• [Records provided]
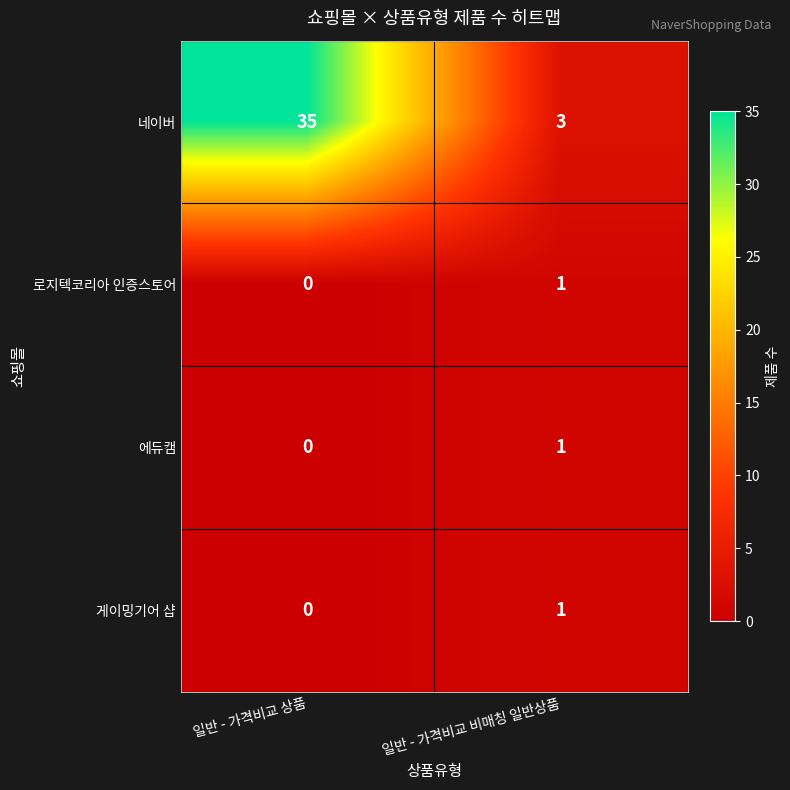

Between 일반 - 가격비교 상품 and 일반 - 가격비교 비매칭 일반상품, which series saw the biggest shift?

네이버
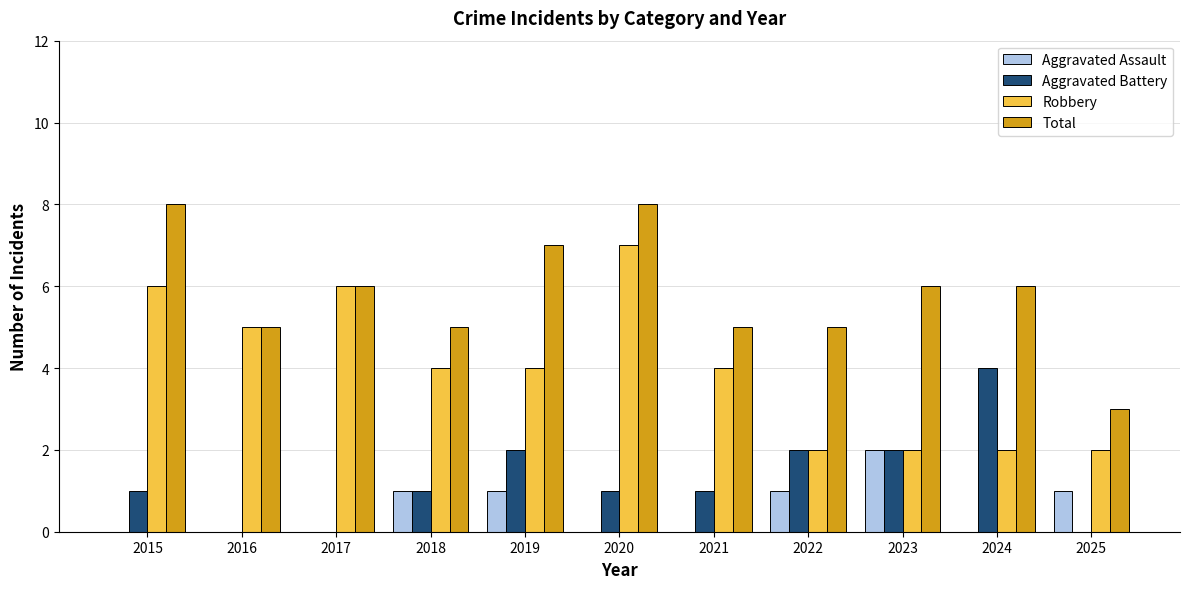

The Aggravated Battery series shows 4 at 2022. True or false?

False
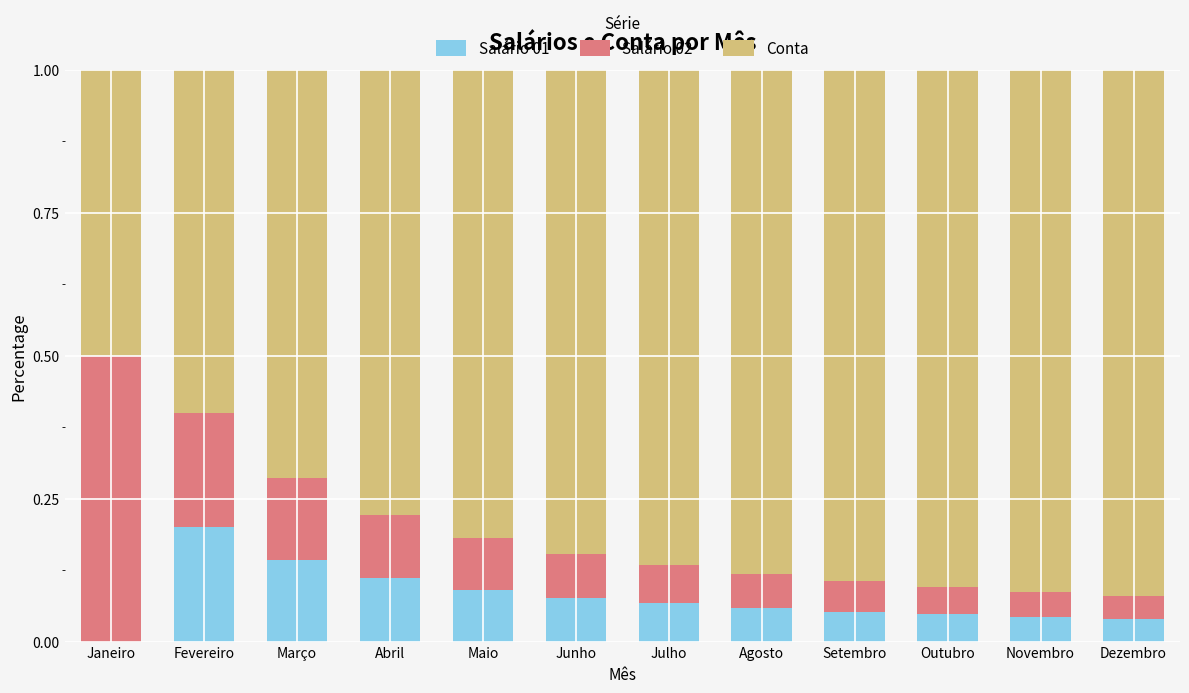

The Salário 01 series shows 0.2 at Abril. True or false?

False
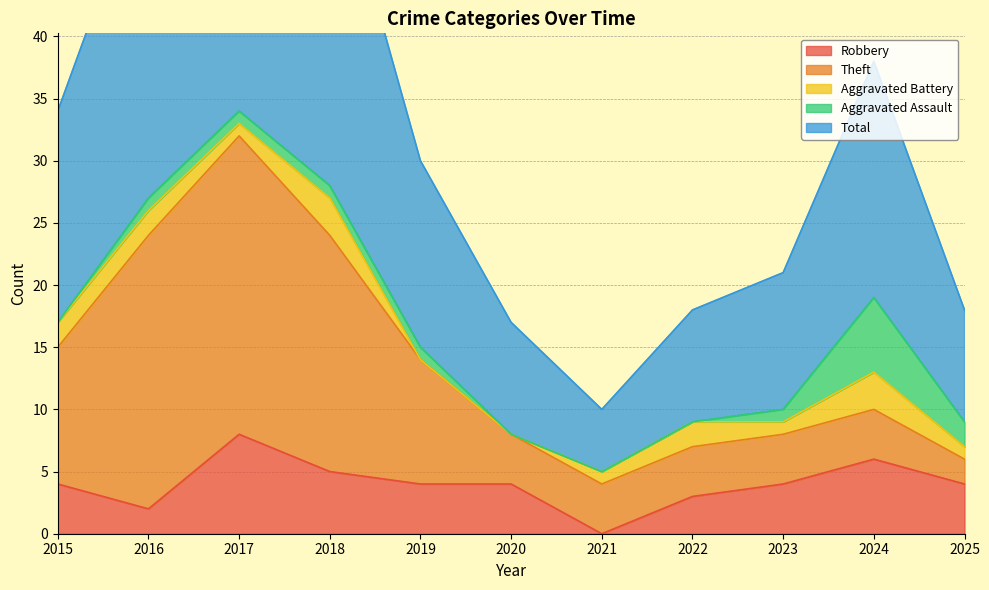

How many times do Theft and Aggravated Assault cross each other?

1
---
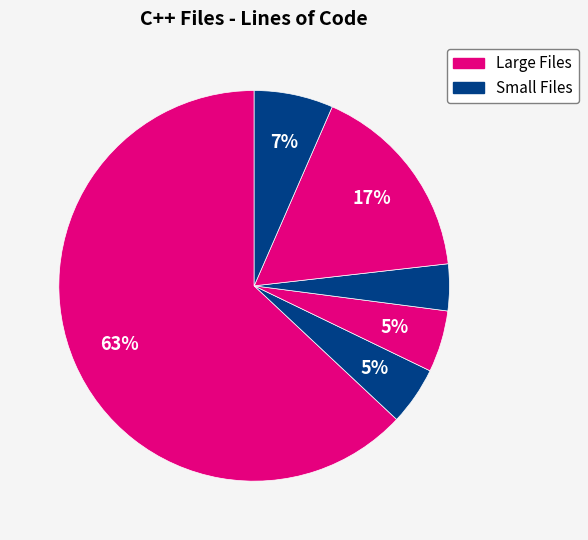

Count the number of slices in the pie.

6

• [Task item] Copy the records word for word, from the line with "Between 일반 - 가격비교" to the line with "How many times", including both of those lines, and omit the pictures.

• [Output for this exercise]
Between 일반 - 가격비교 상품 and 일반 - 가격비교 비매칭 일반상품, which series saw the biggest shift?

네이버

The Aggravated Battery series shows 4 at 2022. True or false?

False

The Salário 01 series shows 0.2 at Abril. True or false?

False

How many times do Theft and Aggravated Assault cross each other?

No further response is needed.